Figure 7. Synergistic regulation of M2 gene expression by IL-13 and PPARδ.

Figure 7

(A) PPARδ promoter activity is induced by IL-13 through a STAT6 binding site. A luciferase (luc) reporter driven by mouse PPARδ promoter (upper panel) was transfected into RAW264.7 cells. IL-13 was given at 40 ng/ml. The transcriptional initiation site was designated as +1 and the putative STAT6 binding site was indicated. STAT6 mutant: PPARδ promoter reporter with the mutated STAT6 binding site; RLU: relative luciferase unit. Values are expressed as means ± SEM. *p<0.05. (B) Mgl1 promoter is regulated by PPARδ and IL-13. Mgl1 promoter reporter was transfected into RAW264.7 cells, together with either the control vector or expression vectors for PPARδ and RXRα. Cells were treated with IL-13 (40 ng/ml) and/or a PPARδ agonist, GW501516 (0.1 μM). *p<0.05, comparing to vehicle treated control. (C) Co-treatment with IL-13 and GW501516 synergistically induces Mgl1 expression in the macrophage. Mgl1 expression was determined 48 hours after treatments by real-time PCR. (D) PPARγ activation could not compensate for PPARδ function in alternative activation.

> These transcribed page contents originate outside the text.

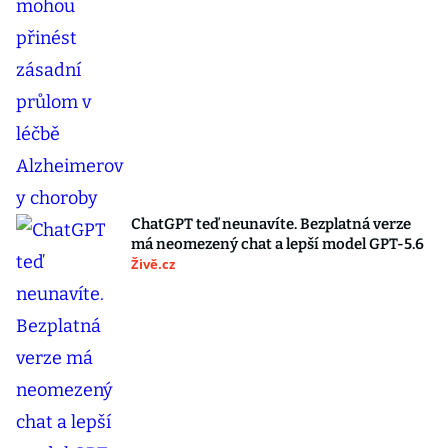
ChatGPT teď neunavíte. Bezplatná verze
má neomezený chat a lepší model GPT-5.6
Živě.cz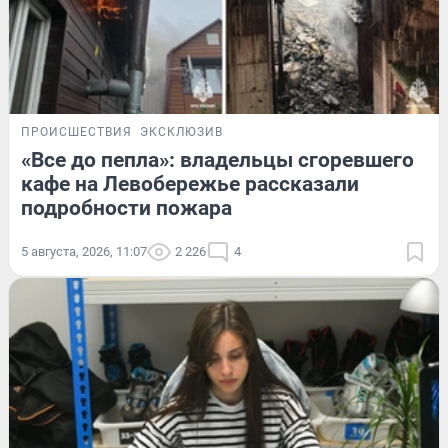
ПРОИСШЕСТВИЯ
ЭКСКЛЮЗИВ
«Все до пепла»: владельцы сгоревшего
кафе на Левобережье рассказали
подробности пожара
5 августа, 2026, 11:07
2 226
4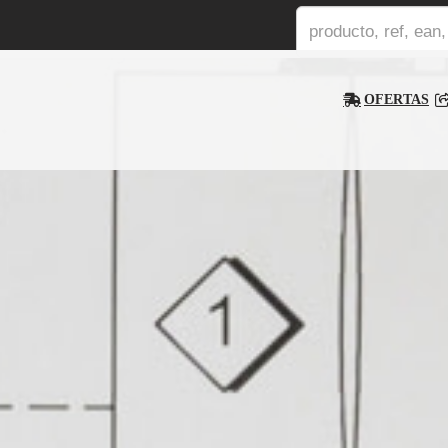
OFERTAS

Mgl1 expression was measured in WT and PPARδ−/− macrophages treated with rosiglitazone (rosi, PPARγ agonist, 1μM), GW501516, 3T3 F442A adipocyte CM or the combinations. (E) PPARδ/γ−/− and PPARδ−/− macrophages show a similar reduction in F442A adipocyte CM and IL-13 stimulated Mgl1 expression. (F) Model for the role of macrophage PPARδ in metabolic homeostasis. Macrophages in WAT and the liver are prone to activation by stimulants, such as Th1 cytokines and free fatty acids. As a regulatory mechanism, adipocytes and hepatocytes produce Th2 cytokines to dampen inflammation. The signaling of Th2 cytokines is amplified through the activation of STAT6 and induction of PPARδ. Fatty acids also serve as ligands to activate PPARδ to control the expression of M2 genes as well as genes encoding oxidative metabolism, including PGC-1δ, which is required for STAT6 co-activation. High fat feeding or PPARδ gene deletion disrupts this homeostasis, leading to metabolic dysfunction in WAT and the liver.